A casa dele tinha um grande quintal com mato, piscina e churrasqueira no fundo que era cercado por enormes muros. Obviamente a festa começava a noite e iria durar até a madrugada, nada muito diferente das festas de jovens da mesma idade. Também não sejamos inocentes, havia muita bebida alcoólica ali.

Todos bêbados, exceto Nathalie que não bebia. Sob o efeito do álcool começaram a revelar o passado de Nathalie a ela, o que a fez estremecer. Não só isso; os garotos, que naquele instante nada tinham de garotos, revelaram suas intenções. Talvez por curiosidade e impulsionados pela embriaguez, consolidaram seu plano. Embeberam Nathalie e a estupraram, um a um, enquanto as outras assistiam com fervor.

Nathalie não se lembrava como saiu de lá, mas lembra-se da crueldade e da dor até que o efeito do álcool começasse a surtir efeito sobre seu corpo e sua mente, fazendo tudo ficar distante e dormente.

– Espera, estamos falando de garotos de quinze ou dezesseis anos – disse após o relato de Ling Wei. Fazendo as contas das idades. – Não acha que isso é bastante fantasioso?
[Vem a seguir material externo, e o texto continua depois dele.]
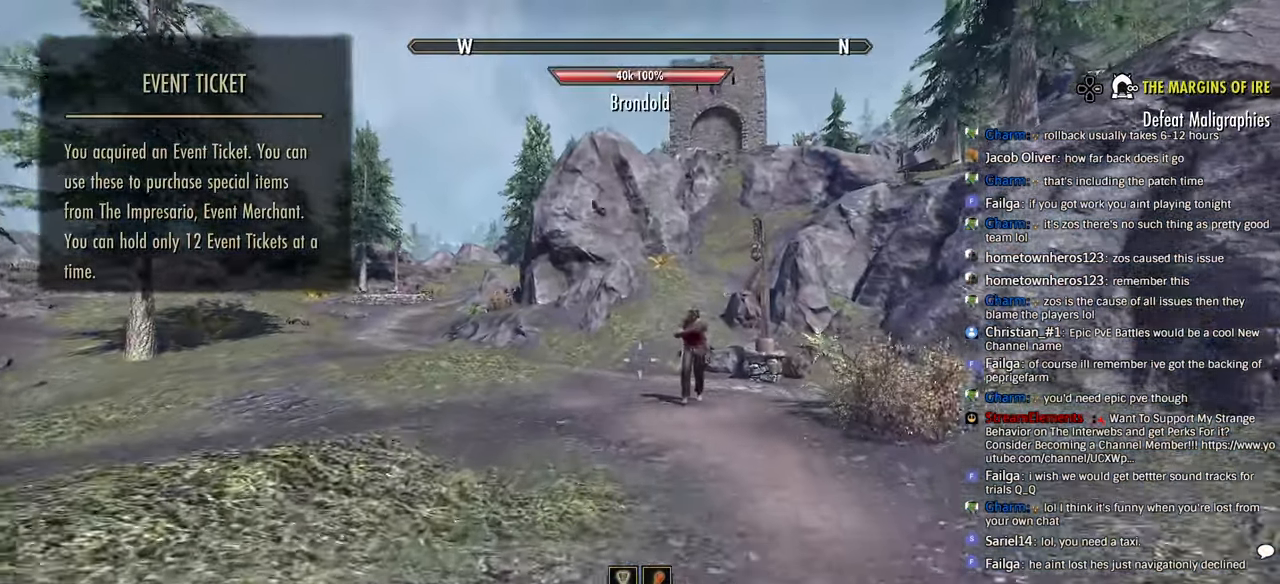
{"dt_ms": 500, "buttons": [], "left_stick": "up", "right_stick": "center", "events": []}
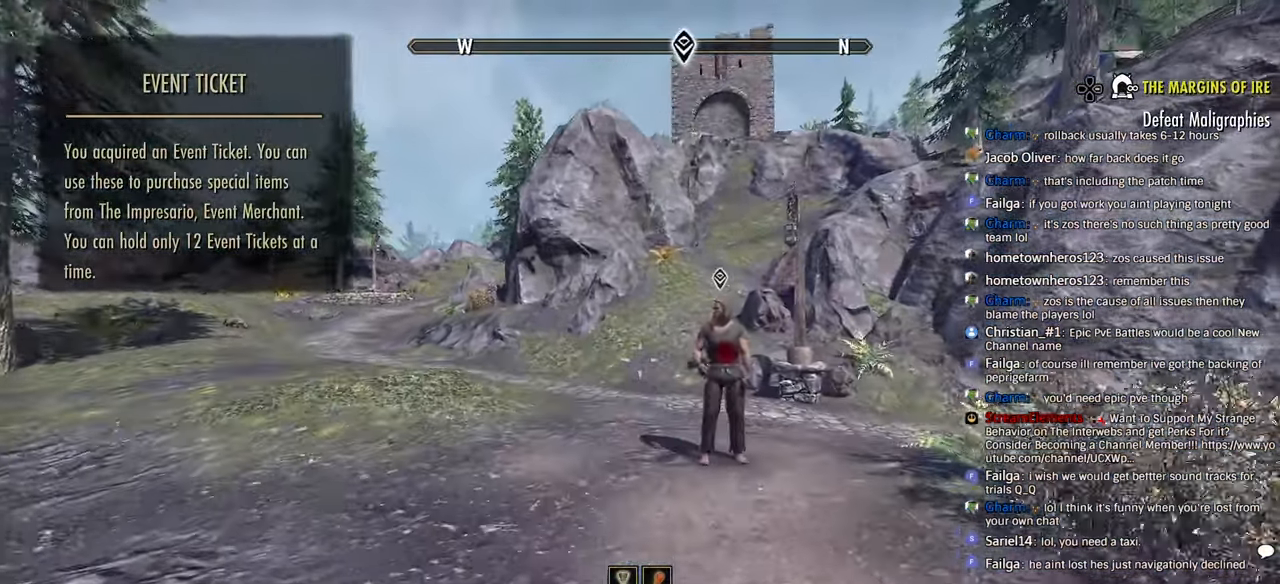
{"dt_ms": 500, "buttons": [], "left_stick": "up", "right_stick": "center", "events": []}
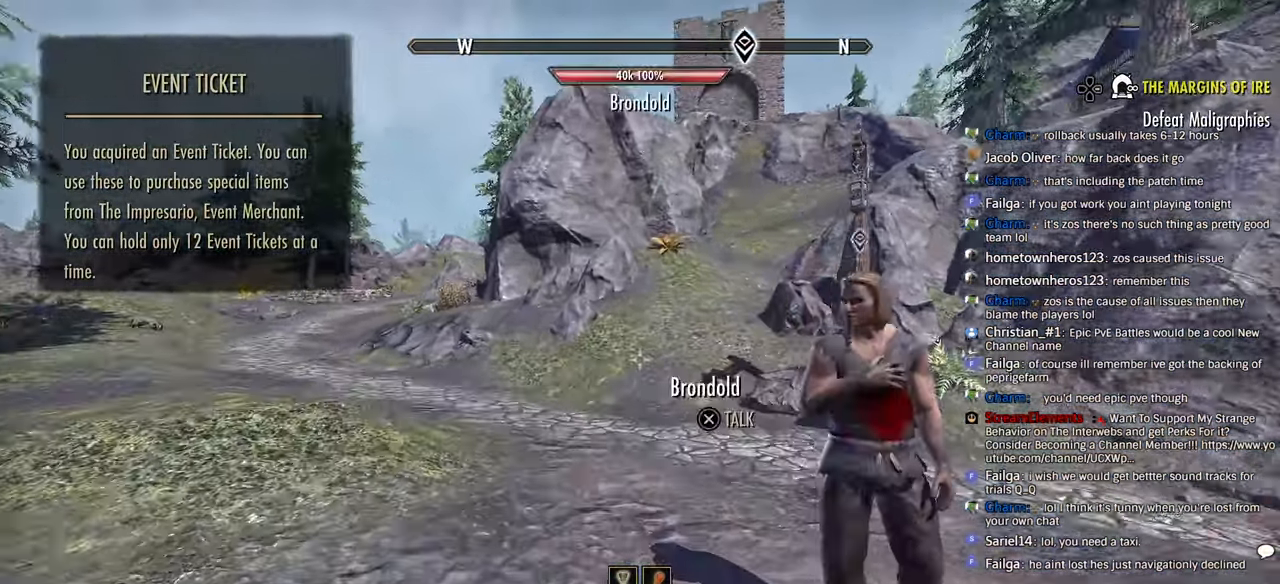
{"dt_ms": 500, "buttons": [], "left_stick": "up", "right_stick": "center", "events": []}
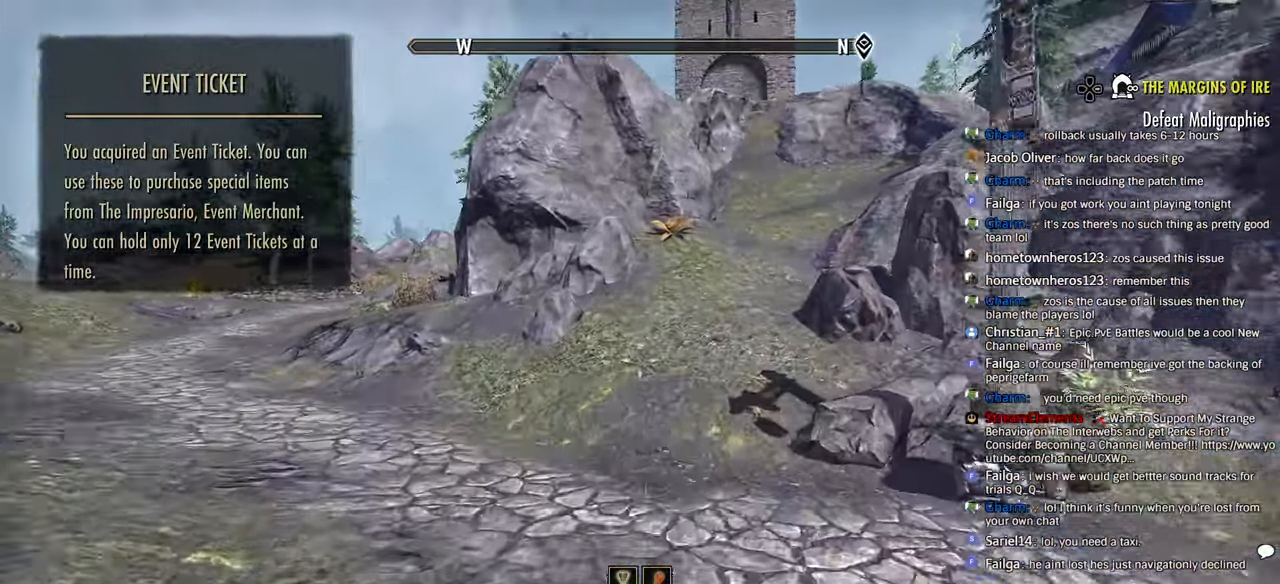
{"dt_ms": 500, "buttons": [], "left_stick": "up", "right_stick": "center", "events": [[50, "right_stick", "up"], [116, "right_stick", "center"]]}
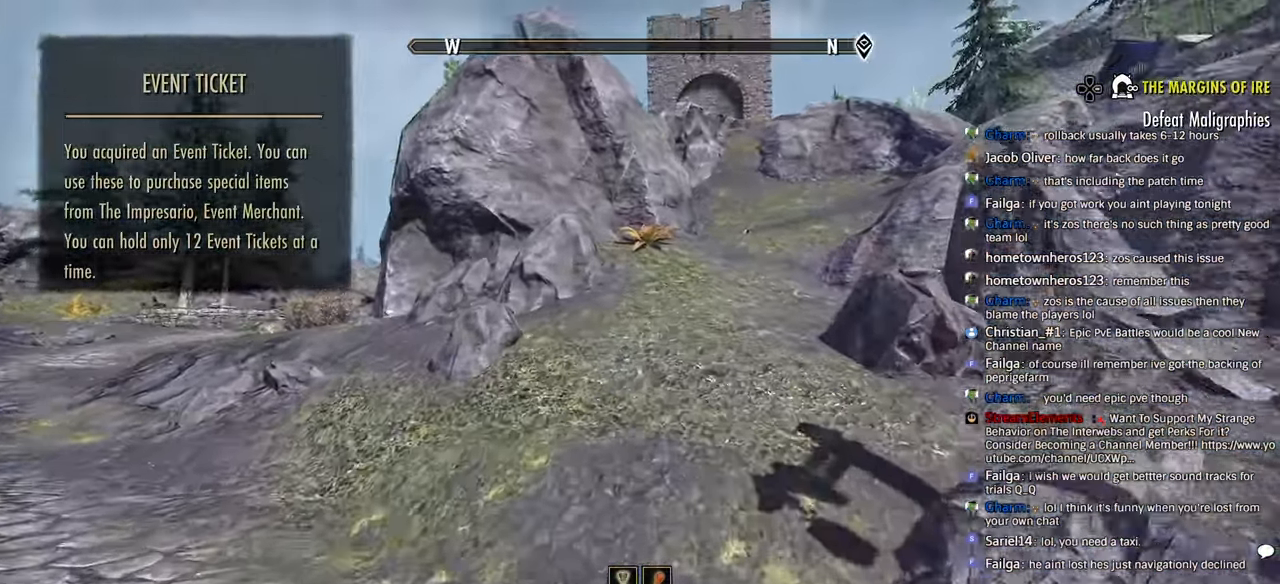
{"dt_ms": 500, "buttons": [], "left_stick": "up", "right_stick": "center", "events": [[33, "right_stick", "up"], [133, "right_stick", "center"]]}
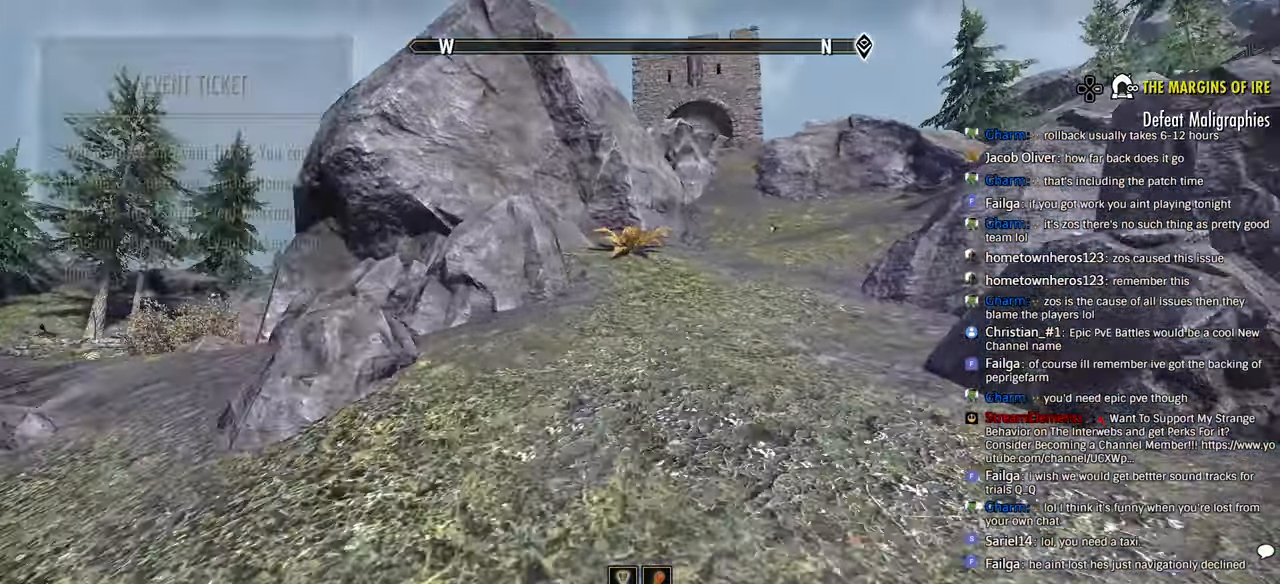
{"dt_ms": 500, "buttons": [], "left_stick": "up", "right_stick": "center", "events": [[166, "right_stick", "right"], [350, "right_stick", "center"], [400, "right_stick", "right"], [450, "right_stick", "center"]]}
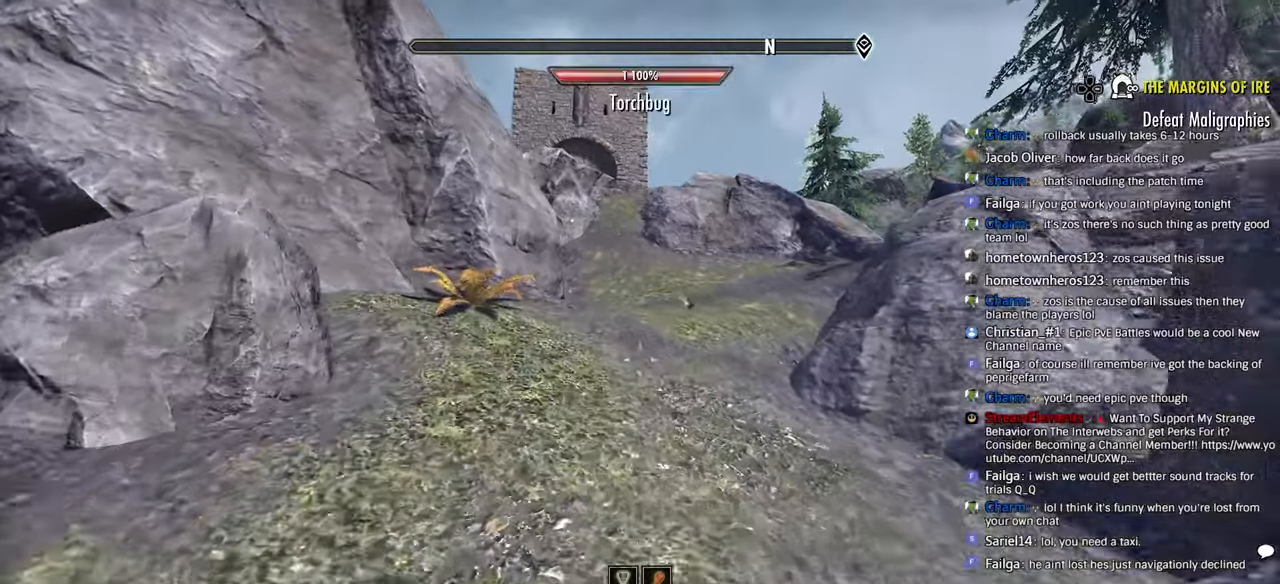
{"dt_ms": 500, "buttons": [], "left_stick": "up", "right_stick": "right", "events": [[33, "right_stick", "right"]]}
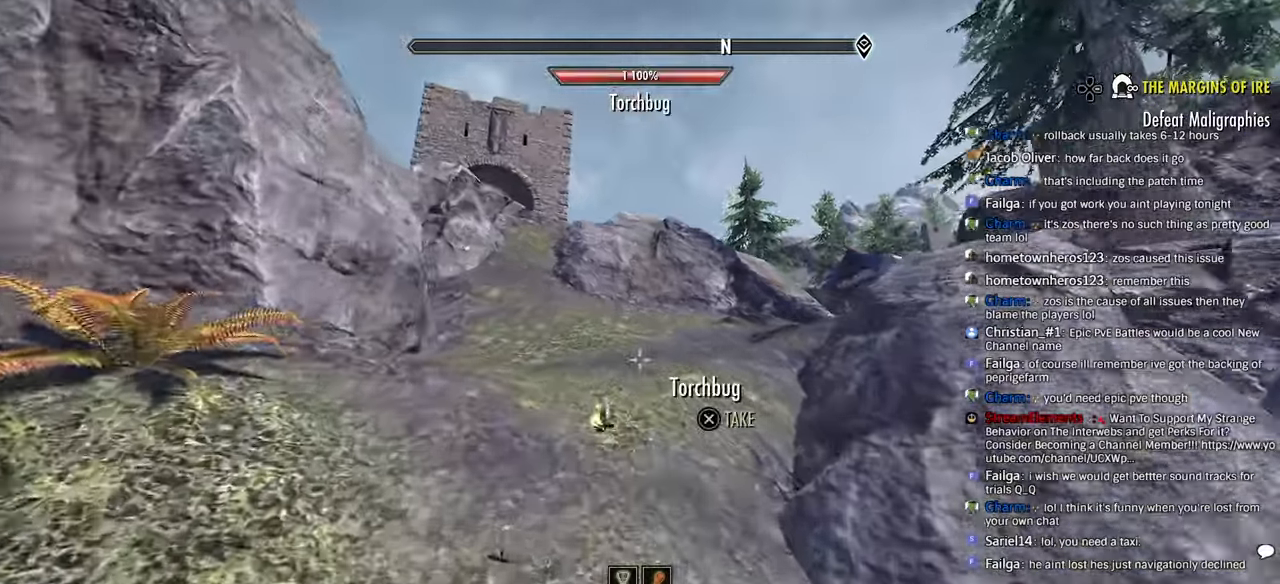
{"dt_ms": 500, "buttons": [], "left_stick": "up", "right_stick": "right", "events": []}
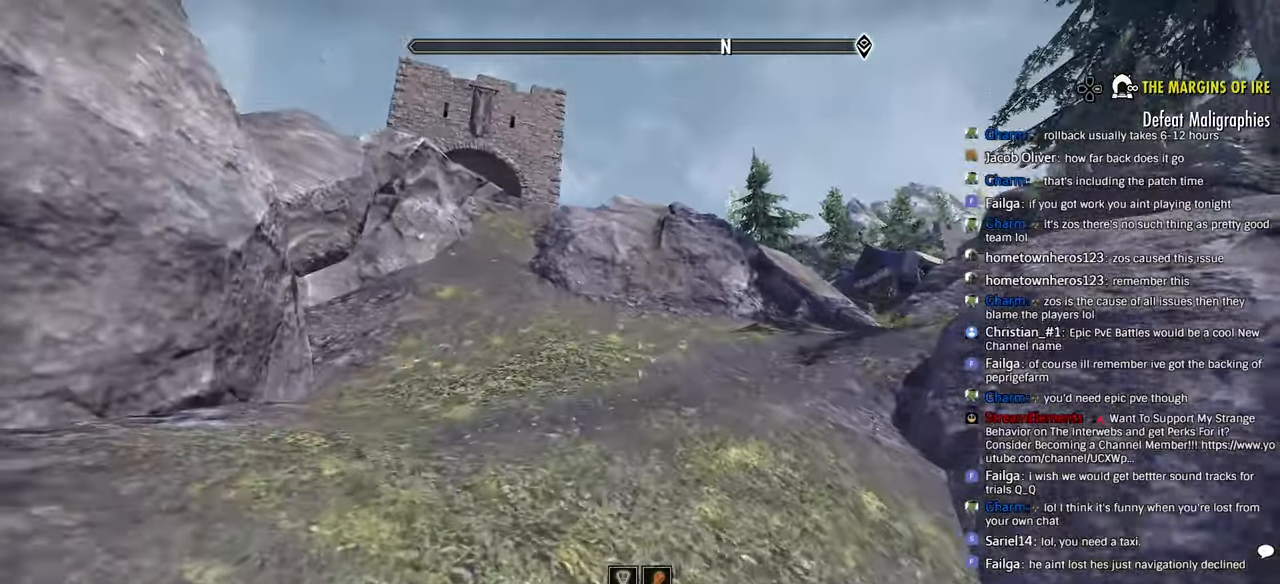
{"dt_ms": 500, "buttons": [], "left_stick": "up", "right_stick": "right", "events": []}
Ling ergueu uma sobrancelha me olhando torto.

– Masahiro... em que época você vive? – coçou a cabeça. – Você é puritano?

Desta vez quem erguei a sobrancelha fui eu. Ling olhou para Nana com um ar travesso, porém ela permanecia imóvel, atenta a nossa conversa.

– Errr... – suspirei. – E a garota não fez nada?

– Claro que fez – voltou-se para mim novamente séria. – Falou primeiro com a diretora do colégio. Talvez ela não quisesse envolver a mãe no assunto, não tenho certeza.

– E?

– Quem você acha que avisou os pais de cada aluno e aluna que estavam envolvidos na acusação da Nathalie?

– E eles? – a ficha caiu no momento em que fiz a pergunta. – Encobriram tudo.

Ling assentiu. Meditei sobre o assunto um pouco, faltava uma coisa.

– E a diretora do colégio? Os pais deles a forçaram encobrir tudo?

O olhar de Ling subitamente se tornou severo e frio. Senti uma onda de raiva e de anseio nele.

– Foi ela quem deu a idéia de encobrirem tudo.

Com essa até Nana se surpreendeu em seu canto do sofá, mesmo sem brilho seus olhos pareceram perturbados. O barulho do ar condicionado ecoou pela sala quieta, enquanto Ling servia chá para todos e, ao se sentar, acendeu um cigarro aguardando.

– Isso não faz sentido – falei à medida que fui pensando. – O que a diretora ganha com isso?

Ling olhou pelo canto dos olhos.

– Você não percebe? – perguntou entre um trago e um gole do chá. – Que tipo de impacto teria para o colégio se anunciassem que um dos colégios mais bem conceituados de São Paulo e um dos mais caros, tem aluna de origem humilde que foi chamada para estudar lá, estuprada por alunos, filhos de homens e mulheres de grande influência. E ainda o que seria para seus pais se isso viesse a tona, alguns são juízes renomados, não só aqui como no Brasil inteiro – deu um trago. – Além dos donos de empresas multinacionais, tenho certeza que os jornalistas morreriam por uma noticia dessas.

Suspirei pelo absurdo e mais outra vez pela indignação.

– Por que ela não levou o caso a policia? – na mesma hora me toquei. – Esquece... péssima idéia – pensei um instante. – Enquanto a mãe dela?

A única pessoa que sobraria para ela recorrer seria a mãe. Quando tudo falha, geralmente optamos pelo auxilio da família, exceto quando não temos... olhei para Nana quieta e atenta como sempre, voltei para Ling.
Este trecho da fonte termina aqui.